***** EXERCISE DATA *****

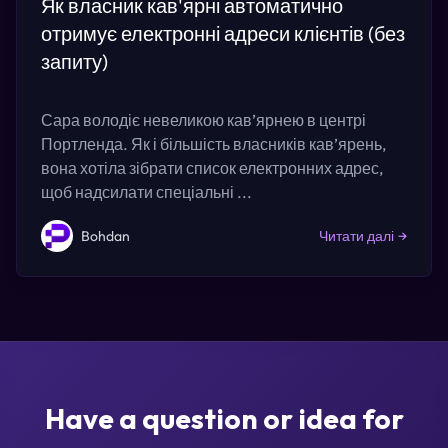
Як власник кав'ярні автоматично
отримує електронні адреси клієнтів (без
запиту)
Сара володіє невеликою кав’ярнею в центрі
Портленда. Як і більшість власників кав’ярень,
вона хотіла зібрати список електронних адрес,
щоб надсилати спеціальні ...
Bohdan
Читати далі
→
Have a question or idea for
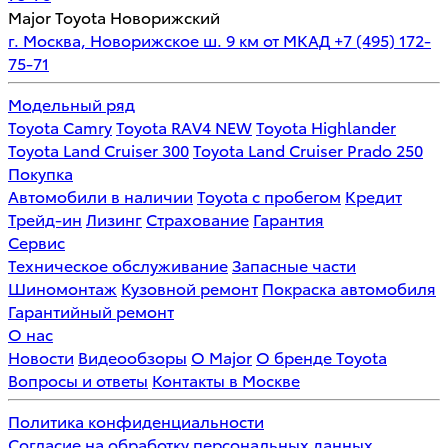
Major Toyota Новорижский
г. Москва, Новорижское ш. 9 км от МКАД
+7 (495) 172-
75-71
Модельный ряд
Toyota Camry
Toyota RAV4 NEW
Toyota Highlander
Toyota Land Cruiser 300
Toyota Land Cruiser Prado 250
Покупка
Автомобили в наличии
Toyota с пробегом
Кредит
Трейд-ин
Лизинг
Страхование
Гарантия
Сервис
Техническое обслуживание
Запасные части
Шиномонтаж
Кузовной ремонт
Покраска автомобиля
Гарантийный ремонт
О нас
Новости
Видеообзоры
О Major
О бренде Toyota
Вопросы и ответы
Контакты в Москве
Политика конфиденциальности
Согласие на обработку персональных данных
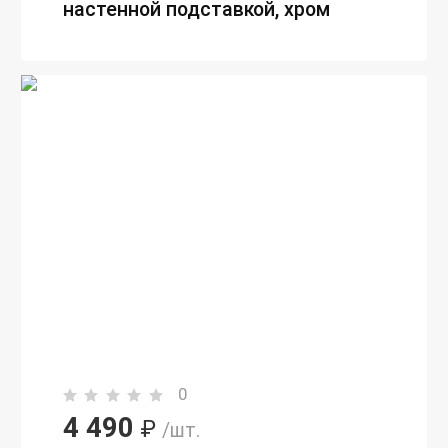
настенной подставкой, хром
0
4 490
₽
/шт.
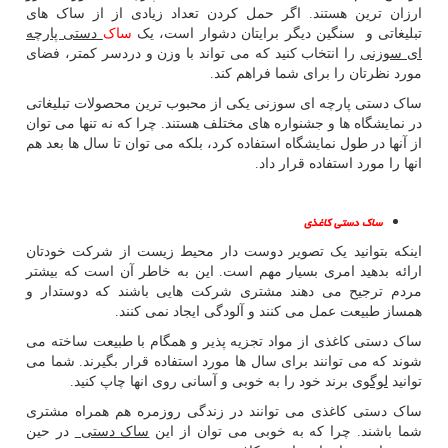
ارزان ترین هستند. اگر حمل کردن تعداد زیادی از از ساک های
تبلیغاتی و سنگین دیگر برایتان دشوار است، یک
ساک
دستی پارچه
ای سوزنی
را انتخاب کنید که می تواند با وزن و دردسر کمتر، فضای
مورد نظرتان را برای شما فراهم کند.
ساک دستی پارچه ای سوزنی یکی از محبوب ترین محصولات تبلیغاتی
در نمایشگاه ها و جشنواره های مختلف هستند. چرا که نه تنها می توان
از آنها در طول نمایشگاه استفاده کرد، بلکه می توان تا سال ها بعد هم
انها را مورد استفاده قرار داد.
ساک دستی کاغذی
اینکه بتوانید یک تصویر دوست دار محیط زیست از شرکت خودتان
ارائه بدهید امری بسیار مهم است. این به خاطر آن است که بیشتر
مردم ترجیح می دهند مشتری شرکت هایی باشند که دوستدار و
همساز طبیعت عمل می کنند و آلودگی ایجاد نمی کنند.
ساک دستی کاغذی از مواد تجزیه پذیر و همگام با طبیعت ساخته می
شوند که می توانند برای سال ها مورد استفاده قرار بگیرند. شما می
توانید
لوگوی
برند خود را به خوبی و آسانی روی انها چاپ کنید.
ساک دستی کاغذی می توانند در زندگی روزمره هم همراه مشتری
شما باشند. چرا که به خوبی می توان از این
ساک دستی
در حین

*****

Scan the material above for the string "قرار". Return each line where it occurs.

» **PROBLEM SOLUTION**
انها را مورد استفاده قرار داد.
شوند که می توانند برای سال ها مورد استفاده قرار بگیرند. شما می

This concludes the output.